> Bacaan

————————

Saudara
seagama kita nun jauh di sana telah sekian lama memeperjuangkan hak-haknya dari
cengkraman imperial. Palestina nama Negara itu. Dan Israel, negeri Zionis
yang sepanjang sejarah selalu membuat noda hitam pada lembar kehidupan, menjadi
lawannya.
Tentu
ini adalah pertempuran timpang. Dari Palestina tak punya banyak bea dan
senjata, hanya secuil bara yang selalu tersulut oleh dogma-dogma agama. Lalu di
mana negara-negara
Islam lain? Kebanyakan mereka lebih suka menyanyi seriosa (dengan upaya-upaya
diplomatiknya) Dan tak sedikit yang menjadi penonton setia, sambil
mengkambinghitamkan pihak sana pihak sini, seperti negeri mayoritas muslim ini,
Indonesia.
Meski
Indonesia mendapat kehormatan menjabat anggota tidak tetap Dewan Keamanan PBB,
Indonesia tetap tak bisa berbuat banyak. Sebab intervensi luar, ketergantungan
serta ketakutan pada negara-negara
adidaya, selalu menjadi kendala utama. Bank Dunia dan IMF, terutama. Lalu apa
makna stereotip yang selama ini menempel di pundak Indonesia sebagai negeri
muslim terbesar di dunia ini? Tidakkah ini adalah sebuah ironi yang tragik?
Perlu
diketahui, memang, Indonesia sepanjang sejarahnya tidak pernah mampu memiliki
jati diri yang kredibel, apalagi kuat (mungkin dalam hal ini Aceh bisa
dikecualikan). Indonesia serupa makhluk berkelamin ganda. Dalam barsikap,
berpikir, bernegara, dan bahkan bekerja. Ini dapat dibuktikan dengan cara
menengok kembali kebijakan, tatanegara, UU, konvensi,
yang kesemuanya bukan asli produk dalam negeri. Melainkan hasil impor negara
lain yang pernah bertengger lama di Bumi Nusantara ini: Belanda
Jadi,
stigma yang mengatakan Indonesia negeri terkental muslimnya itu lebih merupakan
utopia saja sejatinya. Beban yang memberati, tepatnya. Toh Indonesia sendiri
secara historis-empiris belum menemukan bentuk sejatinya. Kenapa juga harus
'membela' sesuatu yang masih abstrak wujudnya; Islam.

————————

> Cuplikan Data
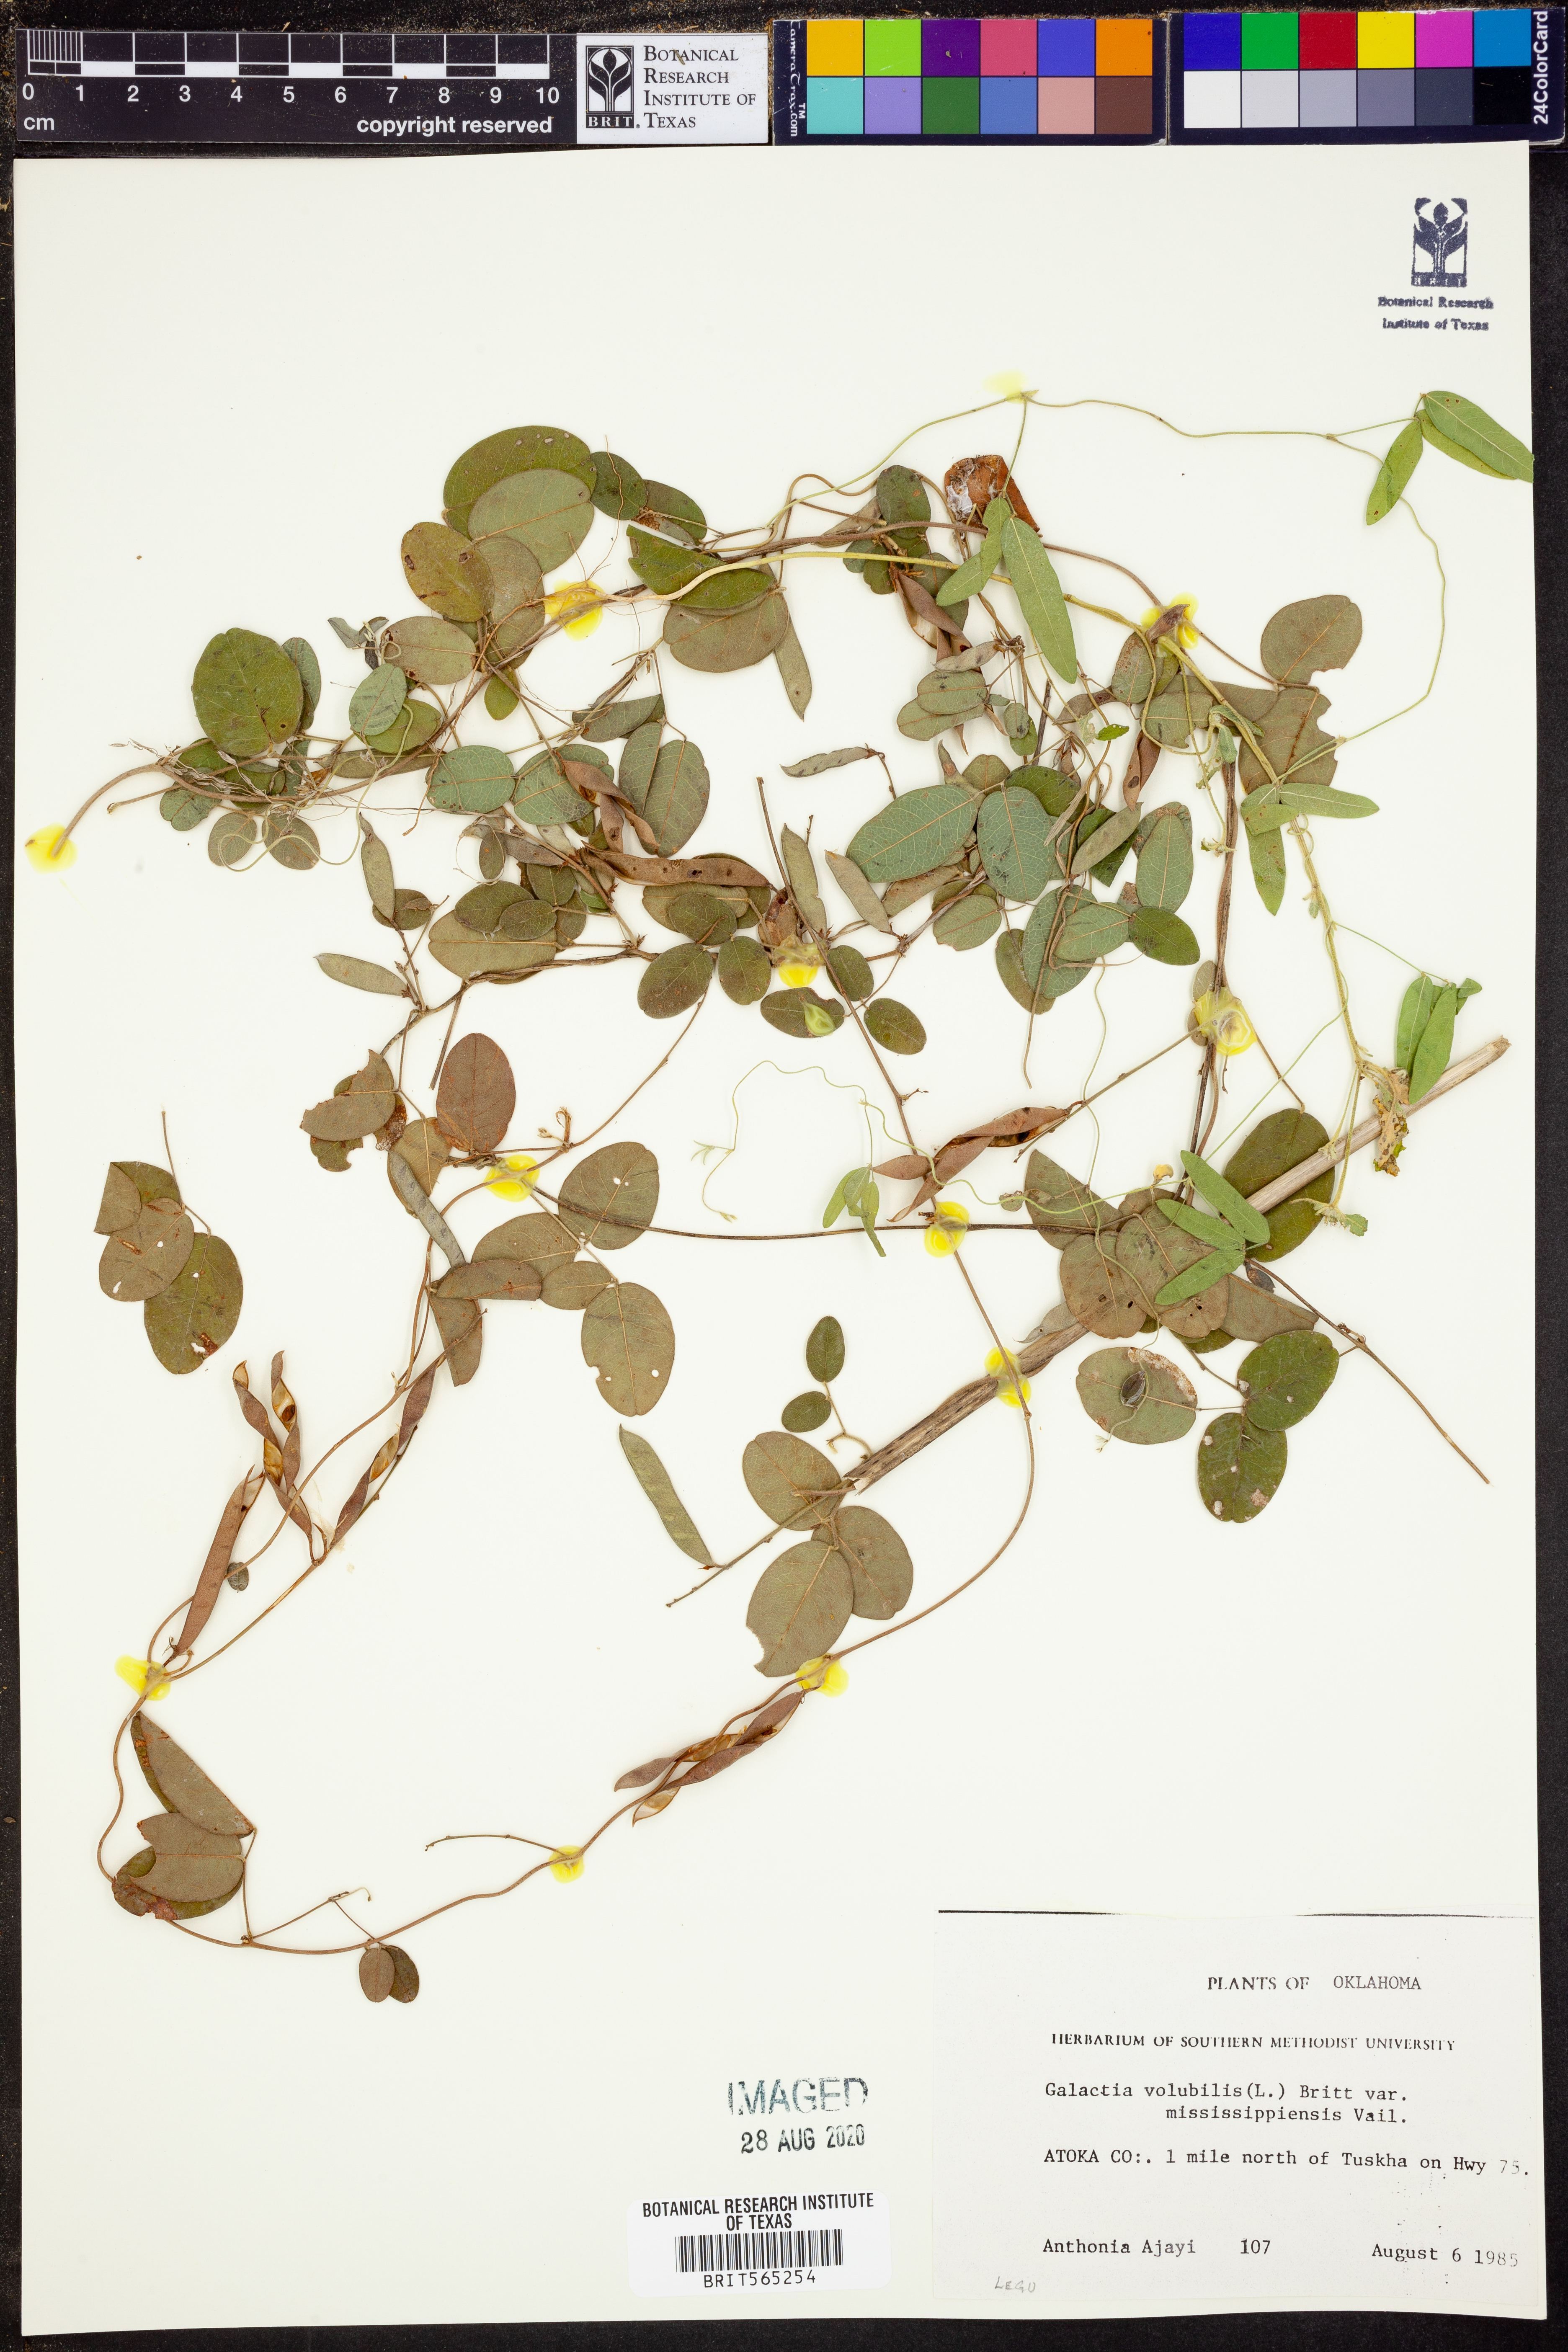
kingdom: Plantae
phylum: Tracheophyta
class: Magnoliopsida
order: Fabales
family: Fabaceae
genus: Galactia
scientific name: Galactia volubilis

————————

> Uraian Tugas
Ringkaslah bacaan tentang Palestina dan Indonesia dalam dua kalimat.

> Kunci Jawaban
Palestina telah lama berjuang melawan Israel dalam pertempuran yang timpang, sementara kebanyakan negara Islam lain hanya menempuh upaya diplomatik atau menjadi penonton, termasuk Indonesia, yang tak bisa berbuat banyak meski menjabat anggota tidak tetap Dewan Keamanan PBB karena intervensi luar serta ketergantungan dan ketakutan pada negara adidaya. Indonesia juga tidak pernah mampu memiliki jati diri yang kredibel karena kebijakan, tata negara, UU, dan konvensinya merupakan hasil impor dari Belanda, sehingga julukan negeri muslim terbesar lebih merupakan utopia dan beban.